- 练习题目
将下面关于 Milvus 中 IVF_PQ 索引性能对比的文段中的一段一字不差地复制出来。从含有“# 为每个特征生成唯一的 ID”的字句开始，复制到“random_vectors_list = random_vectors.tolist()”为止。

- 所给文段
================================
## 对比IVF_PQ索引性能

In [21]:
# 连接部署在Docker上的Standalone版本Milvus
from pymilvus import connections, db

conn = connections.connect(host="127.0.0.1", port=19530)

# 查看当前已有数据库
db.list_database()
db.using_database("IVF_PQ_100k_128")

In [2]:
# # 创建测试RESH的数据库
# database = db.create_database("IVF_PQ_100k_128")
# 
# # 列出所有数据库
# db.list_database()

['wwf_mac_docker',
 'RESH_100k_128',
 'FLAT_100k_128',
 'HNSW_100k_128',
 'IVF_PQ_100k_128',
 'default']

In [22]:
# 创建Collection
from pymilvus import MilvusClient, DataType

client = MilvusClient(
    uri="http://localhost:19530"
)

client.create_collection(
    collection_name="IVF_PQ_100k_128_collection",
    dimension=128,
    index_params="IVF_PQ",
    # index_params="IVF_FLAT",
    # index_params="IVF_SQ8",
    # index_params="IVF_PQ",
    # index_params="HNSW",

    metric_type="L2"
    # metric_type="IP"
    # metric_type="COSINE"
)

res = client.get_load_state(
    collection_name="IVF_PQ_100k_128_collection"
)

print(res)

{'state': <LoadState: Loaded>}


In [23]:
import numpy as np

# 加载向量数据
ResNet50_features = np.load('D:\\Python_Project\\Learned_Index\\Milvus\\RESH\\Original_data\\128_100k_ResNet50_vector.npy')

# 打印每个特征向量的形状
print("Features shape:", ResNet50_features.shape)

# 为每个特征生成唯一的 ID 列表
ResNet50_features_ids = list(range(len(ResNet50_features)))

# # 随机选择 n 个向量
# n = 100  # 你可以修改 n 的值
# random_indices = np.random.choice(len(ResNet50_features), size=n, replace=False)
# random_vectors = ResNet50_features[random_indices]
# 
# # 将随机选出的向量转为 [[ ]] 的形式
# random_vectors_list = random_vectors.tolist()
# 
# # 打印随机选出的向量
# print(f"Randomly selected {n} vectors in [[ ]] format:", random_vectors_list)

Features shape: (100000, 128)


In [4]:
# 通用的插入函数，用于将高维向量插入到Collection
def insert_to_milvus(collection_name, features, ids):
    # features 是一个 NumPy 数组，直接使用
    # 构建 Milvus 所需的插入数据结构
    data = [{"id": ids[i], "vector": features[i].tolist()} for i in range(len(features))]

    # 插入数据到集合中 (假设 client 是正确连接的 Milvus 客户端实例)
================================
- 材料
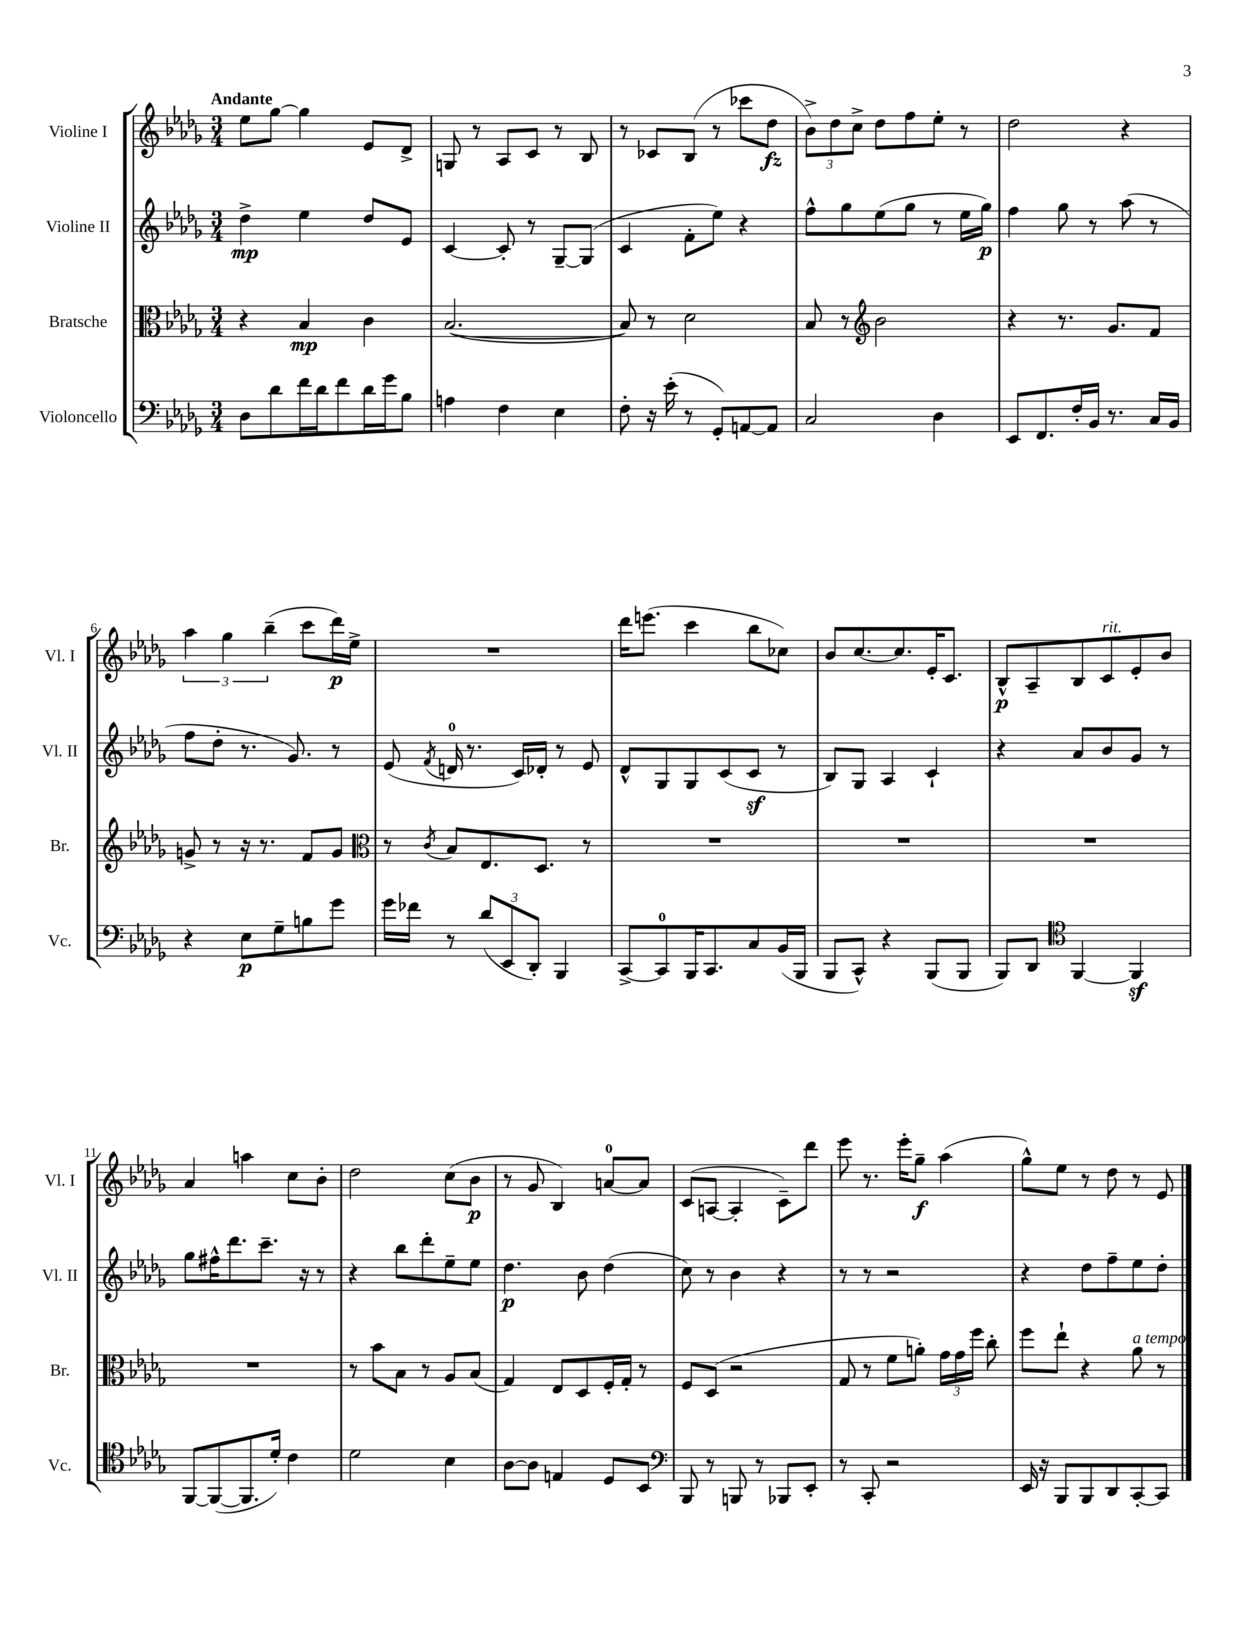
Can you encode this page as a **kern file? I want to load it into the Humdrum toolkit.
================================
- 本题解答
# 为每个特征生成唯一的 ID 列表
ResNet50_features_ids = list(range(len(ResNet50_features)))

# # 随机选择 n 个向量
# n = 100  # 你可以修改 n 的值
# random_indices = np.random.choice(len(ResNet50_features), size=n, replace=False)
# random_vectors = ResNet50_features[random_indices]
# 
# # 将随机选出的向量转为 [[ ]] 的形式
# random_vectors_list = random_vectors.tolist()